Solar project seeking local money

A California company that wants to install solar panels at Greenbank Farm needs more investors so it can qualify for a renewable-energy incentive from the state of Washington.

A California company that wants to install solar panels at Greenbank Farm needs more investors so it can qualify for a renewable-energy incentive from the state of Washington.

Newport Equity Fund Greenbank Farm LLC and the investment arm of the operations, Evergreen Management, are incorporated in Washington and managed by parent company, Newport Partners, based in Irvine, Calif.

The frames for the solar arrays already have been installed on the half acre the farm is leasing from the Port of Coupeville at the farm.

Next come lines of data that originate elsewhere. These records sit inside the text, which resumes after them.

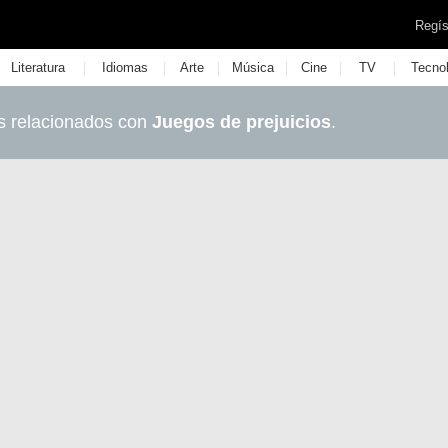
Regís
|
|
|
|
|
|
Literatura
Idiomas
Arte
Música
Cine
TV
Tecno
s relacionados con
Juegos de prejuicios
.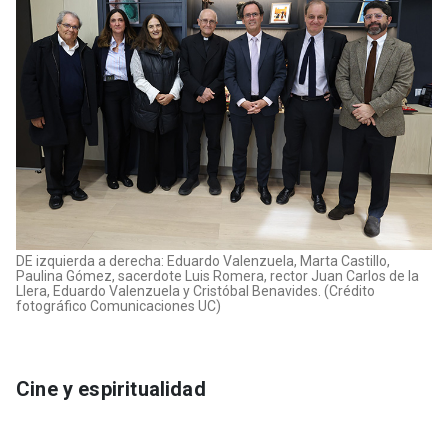
DE izquierda a derecha: Eduardo Valenzuela, Marta Castillo,
Paulina Gómez, sacerdote Luis Romera, rector Juan Carlos de la
Llera, Eduardo Valenzuela y Cristóbal Benavides. (Crédito
fotográfico Comunicaciones UC)
Cine y espiritualidad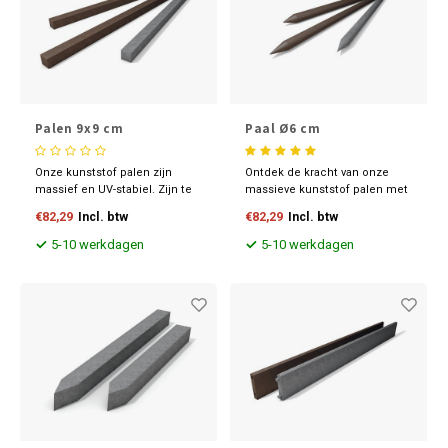
Palen 9x9 cm
Paal Ø6 cm
Onze kunststof palen zijn
Ontdek de kracht van onze
massief en UV-stabiel. Zijn te
massieve kunststof palen met
bewerken zoals hout en
punt - de ultieme oplossing
€82,29
Incl. btw
€82,29
Incl. btw
leverbaar in diverse
voor al uw bouw- en
maatvoeringen en kleuren.
constructiebehoeften.
5-10 werkdagen
5-10 werkdagen
Ontdek nu onze scherpe
Gemaakt met duurzaamheid
prijzen.
en stabiliteit in gedachten,
bieden onze palen een solide
basis voor elk project.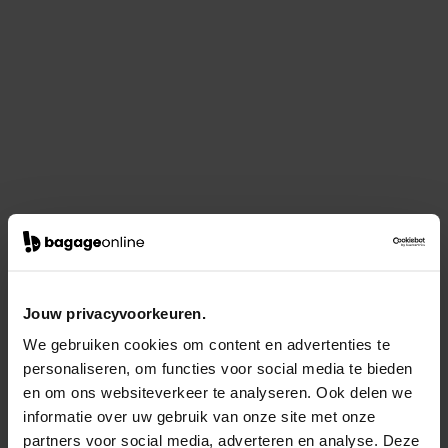
Jouw privacyvoorkeuren.
We gebruiken cookies om content en advertenties te
personaliseren, om functies voor social media te bieden
en om ons websiteverkeer te analyseren. Ook delen we
informatie over uw gebruik van onze site met onze
partners voor social media, adverteren en analyse. Deze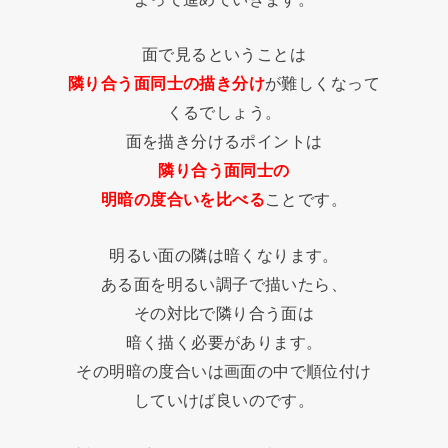
面で見るということは
隣り合う面同士の描き分け
が難しくなって
くるでしょう。
面を描き分けるポイントは
隣り合う面同士の
明暗の度合いを比べる
ことです。
明るい面の隣は暗くなります。
ある面を明るい調子で描いたら、
その対比で隣り合う面は
暗く描く必要があります。
その明暗の度合いは画面の中で順位付け
していけば良いのです。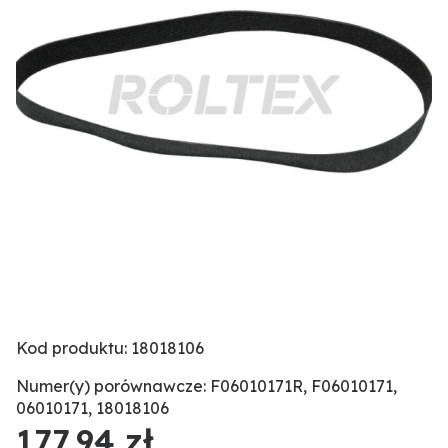
Kod produktu: 18018106
Numer(y) porównawcze: F06010171R, F06010171,
06010171, 18018106
177,94 zł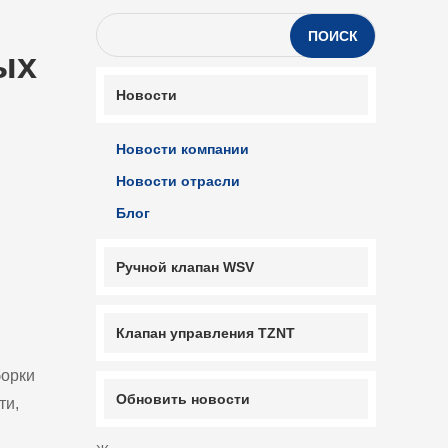
ПОИСК
ых
Новости
Новости компании
Новости отрасли
Блог
Ручной клапан WSV
Клапан управления TZNT
борки
Обновить новости
ти,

The port will make about $1,500 each year from Newport in rent and production incentives.

But before its solar panels are installed, the company is hoping to qualify for the state incentive of up to $1.08 per kilowatt hour that’s aimed at promoting alternative energy projects. This would be on top of the 8 cents per kilowatt hour paid by regional electrical utility Puget Sound Energy for the energy production.

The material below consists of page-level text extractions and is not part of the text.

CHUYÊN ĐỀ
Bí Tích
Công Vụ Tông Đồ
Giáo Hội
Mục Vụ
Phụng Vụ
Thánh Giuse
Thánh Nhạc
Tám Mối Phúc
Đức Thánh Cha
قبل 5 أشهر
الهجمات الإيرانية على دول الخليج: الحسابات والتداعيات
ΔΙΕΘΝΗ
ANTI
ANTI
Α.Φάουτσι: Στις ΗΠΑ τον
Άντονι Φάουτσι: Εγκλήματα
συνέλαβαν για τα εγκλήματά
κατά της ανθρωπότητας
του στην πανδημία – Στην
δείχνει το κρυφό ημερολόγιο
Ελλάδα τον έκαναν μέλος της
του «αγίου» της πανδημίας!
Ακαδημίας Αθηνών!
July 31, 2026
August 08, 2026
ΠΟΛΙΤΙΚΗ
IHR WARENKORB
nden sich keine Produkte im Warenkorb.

Newport needs at least 16 Puget Sound Energy customers to sign up as investors at a minimum of $100 each in order to qualify.

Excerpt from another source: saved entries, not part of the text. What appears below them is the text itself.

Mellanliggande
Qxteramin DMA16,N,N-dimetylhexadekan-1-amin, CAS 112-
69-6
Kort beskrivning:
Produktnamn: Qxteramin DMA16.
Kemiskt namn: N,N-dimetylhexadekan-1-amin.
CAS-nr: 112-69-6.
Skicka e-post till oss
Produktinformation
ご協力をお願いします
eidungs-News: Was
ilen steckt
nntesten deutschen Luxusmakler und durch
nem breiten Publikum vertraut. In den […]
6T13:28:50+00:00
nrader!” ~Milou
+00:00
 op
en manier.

So far, 10 investors have stepped forward, said Jong Limb, president of Newport Partners.

But they still need at least six more.

“We wanted to open up this up to as many people as possible,” Limb said. “We wanted to make the point that you don’t need to be rich to do this.”

Evergreen Management is putting together a financing program to help cover the cost of installing the panels. Limb said he has already invested $100,000 in the project.

It is not easy to put together an investor base,” Limb said. “The incentive money comes in over time, but a fair amount of money is needed up front.”

Limb said his company’s financing program is similar to that provided by auto manufacturers that offer financing to people who want to buy a car. The company is passing on the borrowing cost to the investor, but won’t make any money on the interest, Limb said.

Because of confidentiality laws, officials with the Washington Department of Revenue cannot comment on a particular project. But Revenue spokesman Mike Gowrylow said that the project will be evaluated to determine if it meets the criteria for a community solar project – and whether the project is eligible for “substantial financial incentives.”

“The community solar incentive was an expansion on the individual solar incentives,” Gowrylow said. “The idea was for utility customers in the community to come together to create bigger projects.”

The utility gets a tax credit from the state that is then passed on as an incentive to its customers who invested in the solar project, he said.

“The utility can’t get a credit unless the incentive payment is to utility customers,” Gowrylow said.

The maximum amount that any one utility customer can earn in state incentives is $5,000 per year, he said.

Newport Partners is the parent company of Silicon Energy, a manufacturer of solar panels and inverters based in Marysville, Wash.

The impetus behind getting involved in the Greenbank project was to help support the manufacturing facility, Limb said.

The facility benefits from the purchase of panels and inverters for use at the farm. Plus the solar arrays in the farms’ demonstration fields may have “a positive public relations benefit,” Limb said. People who see the solar arrays may want to have their own installed, he said.

“We want to see more products sold and used out there,” Limb said.

Limb has been involved in other solar panel projects in Washington, such as at Poulsbo Middle School and Kingston High School.

According to Limb, the potential for a solar demonstration project at Greenbank Farm was brought to his attention by A&R Solar, a Seattle company that installs solar panels. A&R was originally contracted to install the panels, but the two companies have since parted ways.

The panels belonging to Island Community Solar, LLC, a Whidbey-based venture financed mostly by local investors, began energy production in June 2011. The panels for Bellingham-based Cascade Community Wind began producing electricity in July.